NN63NW 100 62550 37761.

There are at least five shieling-huts and a building standing amongst fragments of field bank and two areas of rig cultivation in unenclosed rough pasture above Kiltyrie, and at the foot of Leacann Ghlasa, about 400m E of the public road from Lochtayside to Bridge of Balgie.

The huts (BL00 152-4, 718-9) have been reduced to little more than dimpled turf and stone mounds, measuring up to 5m in length by 4.5m in breadth and up to 0.5m in height. One of them (BL00 153) has been built over the W end of the building (BL00 151), which has measured at least 12m from E to W by 3.8m transversely within walls reduced to grass-grown stony banks up to 0.4m in height. It appears to have had three compartments, separated by turf partitions, though the 'compartment' at the E end may instead be another hut.

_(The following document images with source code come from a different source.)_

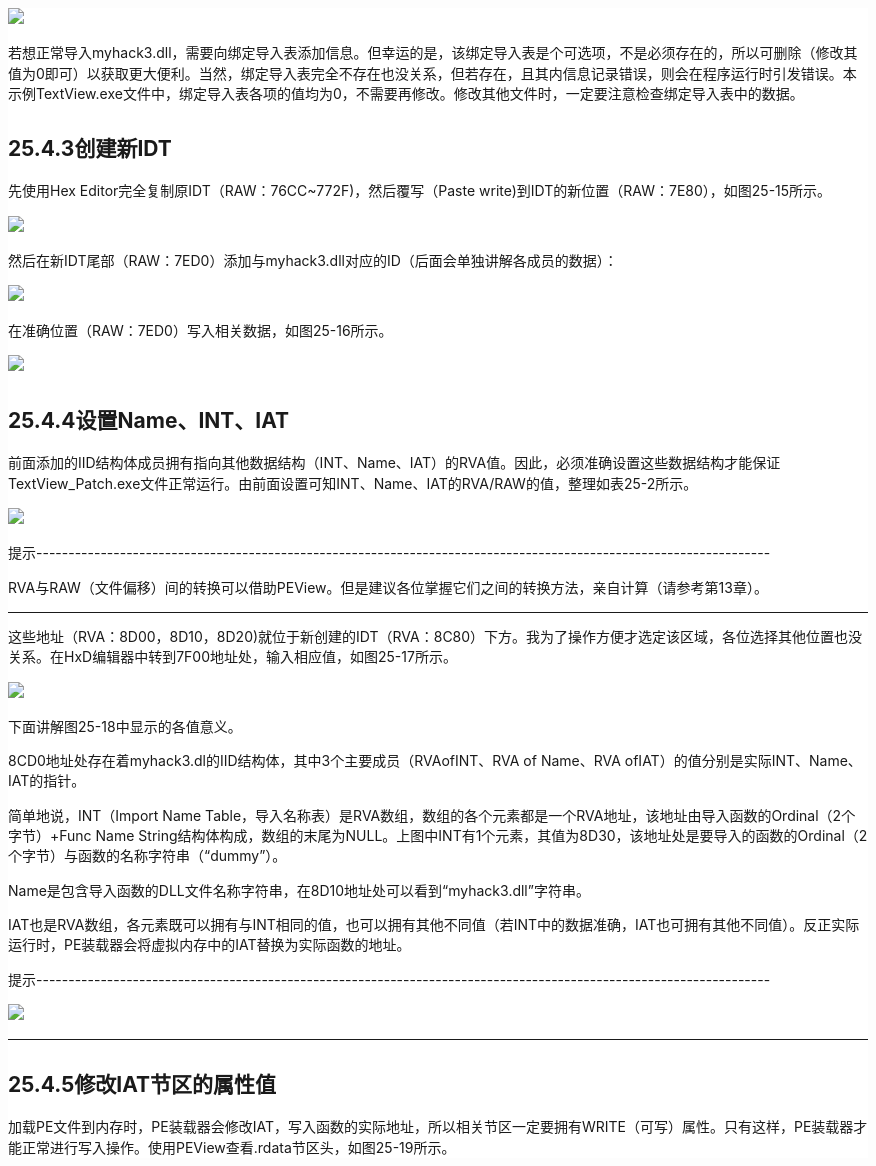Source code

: ![](https://cdn.nlark.com/yuque/0/2020/png/574026/1582103214957-f3f974e8-9dff-4fa3-af47-ae40ab0ff2a1.png)

若想正常导入myhack3.dll，需要向绑定导入表添加信息。但幸运的是，该绑定导入表是个可选项，不是必须存在的，所以可删除（修改其值为0即可）以获取更大便利。当然，绑定导入表完全不存在也没关系，但若存在，且其内信息记录错误，则会在程序运行时引发错误。本示例TextView.exe文件中，绑定导入表各项的值均为0，不需要再修改。修改其他文件时，一定要注意检查绑定导入表中的数据。 

## 25.4.3创建新IDT
先使用Hex Editor完全复制原IDT（RAW：76CC~772F)，然后覆写（Paste write)到IDT的新位置（RAW：7E80），如图25-15所示。

![](https://cdn.nlark.com/yuque/0/2020/png/574026/1582103333236-2883ed8c-15e5-4069-80cc-c3a75edc67f4.png)

然后在新IDT尾部（RAW：7ED0）添加与myhack3.dll对应的ID（后面会单独讲解各成员的数据）：

![](https://cdn.nlark.com/yuque/0/2020/png/574026/1582103411837-ca9a52b9-db7b-4752-aed7-4b39c0ff6ba4.png)

在准确位置（RAW：7ED0）写入相关数据，如图25-16所示。

![](https://cdn.nlark.com/yuque/0/2020/png/574026/1582103474538-42ecc50c-9492-4da2-9dd8-38d44ead67d6.png)

## 25.4.4设置Name、INT、IAT
前面添加的IID结构体成员拥有指向其他数据结构（INT、Name、IAT）的RVA值。因此，必须准确设置这些数据结构才能保证TextView_Patch.exe文件正常运行。由前面设置可知INT、Name、IAT的RVA/RAW的值，整理如表25-2所示。

![](https://cdn.nlark.com/yuque/0/2020/png/574026/1582103565393-45aa4808-14cc-4db6-a106-e2ce8d1961c0.png)

提示------------------------------------------------------------------------------------------------------------------

RVA与RAW（文件偏移）间的转换可以借助PEView。但是建议各位掌握它们之间的转换方法，亲自计算（请参考第13章）。

-----------------------------------------------------------------------------------------------------------------------

这些地址（RVA：8D00，8D10，8D20)就位于新创建的IDT（RVA：8C80）下方。我为了操作方便才选定该区域，各位选择其他位置也没关系。在HxD编辑器中转到7F00地址处，输入相应值，如图25-17所示。

![](https://cdn.nlark.com/yuque/0/2020/png/574026/1582103720329-f9fd3eb7-2190-4ce3-b849-f385b6863676.png)

下面讲解图25-18中显示的各值意义。

8CD0地址处存在着myhack3.dl的IID结构体，其中3个主要成员（RVAofINT、RVA of Name、RVA ofIAT）的值分别是实际INT、Name、IAT的指针。

简单地说，INT（Import Name Table，导入名称表）是RVA数组，数组的各个元素都是一个RVA地址，该地址由导入函数的Ordinal（2个字节）+Func Name String结构体构成，数组的末尾为NULL。上图中INT有1个元素，其值为8D30，该地址处是要导入的函数的Ordinal（2个字节）与函数的名称字符串（“dummy”）。

Name是包含导入函数的DLL文件名称字符串，在8D10地址处可以看到“myhack3.dll”字符串。

IAT也是RVA数组，各元素既可以拥有与INT相同的值，也可以拥有其他不同值（若INT中的数据准确，IAT也可拥有其他不同值）。反正实际运行时，PE装载器会将虚拟内存中的IAT替换为实际函数的地址。

提示------------------------------------------------------------------------------------------------------------------

![](https://cdn.nlark.com/yuque/0/2020/png/574026/1582104068987-b2f17030-c56e-4542-a988-32b27034ca29.png)

-----------------------------------------------------------------------------------------------------------------------

## 25.4.5修改IAT节区的属性值
加载PE文件到内存时，PE装载器会修改IAT，写入函数的实际地址，所以相关节区一定要拥有WRITE（可写）属性。只有这样，PE装载器才能正常进行写入操作。使用PEView查看.rdata节区头，如图25-19所示。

On rising ground to the NW of these structures there are traces of stony banks defining at least two small fields or enclosures in an area measuring about 100m from E to W by 50m transversely, while to the SW and SE of the building there are two areas of rig cultivation, partly enclosed by low banks and together amounting to about 0.6ha. One of the huts (BL00 718) stands on the edge of the rig to the E of the building, but the relationship between the two is not clear.

(BL00 151-4, 718-9)

Visited by RCAHMS (MFTR) 18 April 2000 and (SDB) 10 March 2004

The third survey season of the Ben Lawers Historic Landscape Project was undertaken by Glasgow University Archaeological Research Division in April 2004, focussing on two areas, one of them just north of the head-dyke above Kiltyrie. The aims were to produce detailed surveys of structures and undertake limited trial excavations. One trench (Trench 16) examined a structure potentially representing a two-compartment range with later circular structures at either end. The excavation suggested that the remains were of two phases and demonstrated the potential for occupation remains being preserved within the structures.

(RCAHMS MS 2057).

The fourth survey season of the Ben Lawers Historic Landscape Project was undertaken in April 2005. The aim was to produce detailed surveys of structures and undertake limited excavation of selected sites.

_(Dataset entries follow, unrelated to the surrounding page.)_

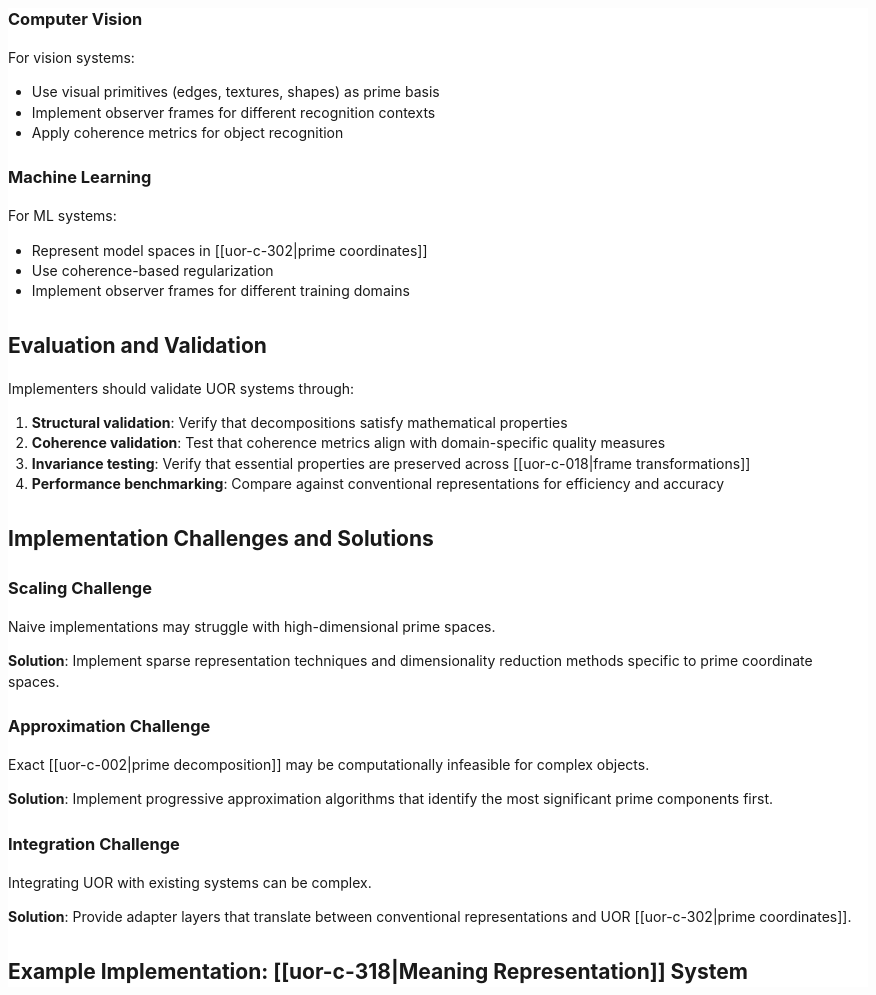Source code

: ### Computer Vision

For vision systems:
- Use visual primitives (edges, textures, shapes) as prime basis
- Implement observer frames for different recognition contexts
- Apply coherence metrics for object recognition

### Machine Learning

For ML systems:
- Represent model spaces in [[uor-c-302|prime coordinates]]
- Use coherence-based regularization
- Implement observer frames for different training domains

## Evaluation and Validation

Implementers should validate UOR systems through:

1. **Structural validation**: Verify that decompositions satisfy mathematical properties
2. **Coherence validation**: Test that coherence metrics align with domain-specific quality measures
3. **Invariance testing**: Verify that essential properties are preserved across [[uor-c-018|frame transformations]]
4. **Performance benchmarking**: Compare against conventional representations for efficiency and accuracy

## Implementation Challenges and Solutions

### Scaling Challenge

Naive implementations may struggle with high-dimensional prime spaces.

**Solution**: Implement sparse representation techniques and dimensionality reduction methods specific to prime coordinate spaces.

### Approximation Challenge

Exact [[uor-c-002|prime decomposition]] may be computationally infeasible for complex objects.

**Solution**: Implement progressive approximation algorithms that identify the most significant prime components first.

### Integration Challenge

Integrating UOR with existing systems can be complex.

**Solution**: Provide adapter layers that translate between conventional representations and UOR [[uor-c-302|prime coordinates]].

## Example Implementation: [[uor-c-318|Meaning Representation]] System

NN 6258 3776 Kiltyrie. Excavation concentrated on the remains of a small turf hut located within one of the areas of rig and furrow adjacent to trench 16. This trench (20) revealed that the hut was made principally of turf, with flat slabs used to level the coursing every now and again. The structure had an entrance facing SE and traces of a hearth were noted. No datable material culture was discovered and the cultivation traces seemed to respect the hut.

The fourth and final excavation season (in June 2005) focused on a range of turf structures above the head dyke at Kiltyrie. The site (Trench 16) had previously been trial trenched in April 2004, and a sample from a hearth at the W end of the range had provided a date of AD 1300-1440 for its occupation. The site, prior to excavation, was clearly complicated and had at least three visible structures within it. Excavation in 2005 revealed that the range of structures had gone through a minimum of three phases of use and alteration.

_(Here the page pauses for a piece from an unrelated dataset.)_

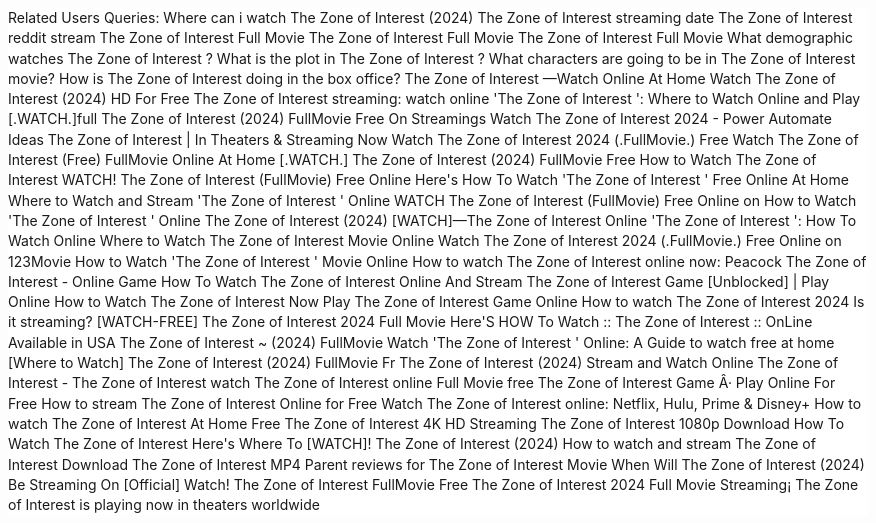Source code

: Related Users Queries: Where can i watch The Zone of Interest (2024) The Zone of Interest streaming date The Zone of Interest reddit stream The Zone of Interest Full Movie The Zone of Interest Full Movie The Zone of Interest Full Movie What demographic watches The Zone of Interest ? What is the plot in The Zone of Interest ? What characters are going to be in The Zone of Interest movie? How is The Zone of Interest doing in the box office? The Zone of Interest —Watch Online At Home Watch The Zone of Interest (2024) HD For Free The Zone of Interest streaming: watch online 'The Zone of Interest ': Where to Watch Online and Play [.WATCH.]full The Zone of Interest (2024) FullMovie Free On Streamings Watch The Zone of Interest 2024 - Power Automate Ideas The Zone of Interest | In Theaters & Streaming Now Watch The Zone of Interest 2024 (.FullMovie.) Free Watch The Zone of Interest (Free) FullMovie Online At Home [.WATCH.] The Zone of Interest (2024) FullMovie Free How to Watch The Zone of Interest WATCH! The Zone of Interest (FullMovie) Free Online Here's How To Watch 'The Zone of Interest ' Free Online At Home Where to Watch and Stream 'The Zone of Interest ' Online WATCH The Zone of Interest (FullMovie) Free Online on How to Watch 'The Zone of Interest ' Online The Zone of Interest (2024) [WATCH]—The Zone of Interest Online 'The Zone of Interest ': How To Watch Online Where to Watch The Zone of Interest Movie Online Watch The Zone of Interest 2024 (.FullMovie.) Free Online on 123Movie How to Watch 'The Zone of Interest ' Movie Online How to watch The Zone of Interest online now: Peacock The Zone of Interest - Online Game How To Watch The Zone of Interest Online And Stream The Zone of Interest Game [Unblocked] | Play Online How to Watch The Zone of Interest Now Play The Zone of Interest Game Online How to watch The Zone of Interest 2024 Is it streaming? [WATCH-FREE] The Zone of Interest 2024 Full Movie Here'S HOW To Watch :: The Zone of Interest :: OnLine Available in USA The Zone of Interest ~ (2024) FullMovie Watch 'The Zone of Interest ' Online: A Guide to watch free at home [Where to Watch] The Zone of Interest (2024) FullMovie Fr The Zone of Interest (2024) Stream and Watch Online The Zone of Interest - The Zone of Interest watch The Zone of Interest online Full Movie free The Zone of Interest Game Â· Play Online For Free How to stream The Zone of Interest Online for Free Watch The Zone of Interest online: Netflix, Hulu, Prime & Disney+ How to watch The Zone of Interest At Home Free The Zone of Interest 4K HD Streaming The Zone of Interest 1080p Download How To Watch The Zone of Interest Here's Where To [WATCH]! The Zone of Interest (2024) How to watch and stream The Zone of Interest Download The Zone of Interest MP4 Parent reviews for The Zone of Interest Movie When Will The Zone of Interest (2024) Be Streaming On [Official] Watch! The Zone of Interest FullMovie Free The Zone of Interest 2024 Full Movie Streaming¡ The Zone of Interest is playing now in theaters worldwide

Phase 1 appears to have been a long turf structure with an entrance facing S and split into two cells. A destructive fire had destroyed the eastern end of the building, so phase 2 led to the structure being rebuilt as a smaller version. This smaller structure was the one where the hearth had previously been encountered. Recovery of body and lip sherds from a hand-made vessel would seem to imply that phase 1 occupation may date as early as the 12th century. After its abandonment, the site had been re-occupied and turf huts had been superimposed over each end of the range,

destroying much of the original building. It is unclear if this was a single-phased event or occurred as two separate events, although the latter is more likely. The huts are likely to represent shieling activity, rather than sedentary occupation.

Archive to be deposited in NMRS.

Sponsors: HS, HLF, NTS, SNH.

J Atkinson 2005

Trench 16 of the GUARD excavations investigated the structures BL00 151 and 153, noted in the RCAHMS field report, while trench 20 examined hut BL00 718.

Information from RCAHMS (SDB) BL00 1 March 2007.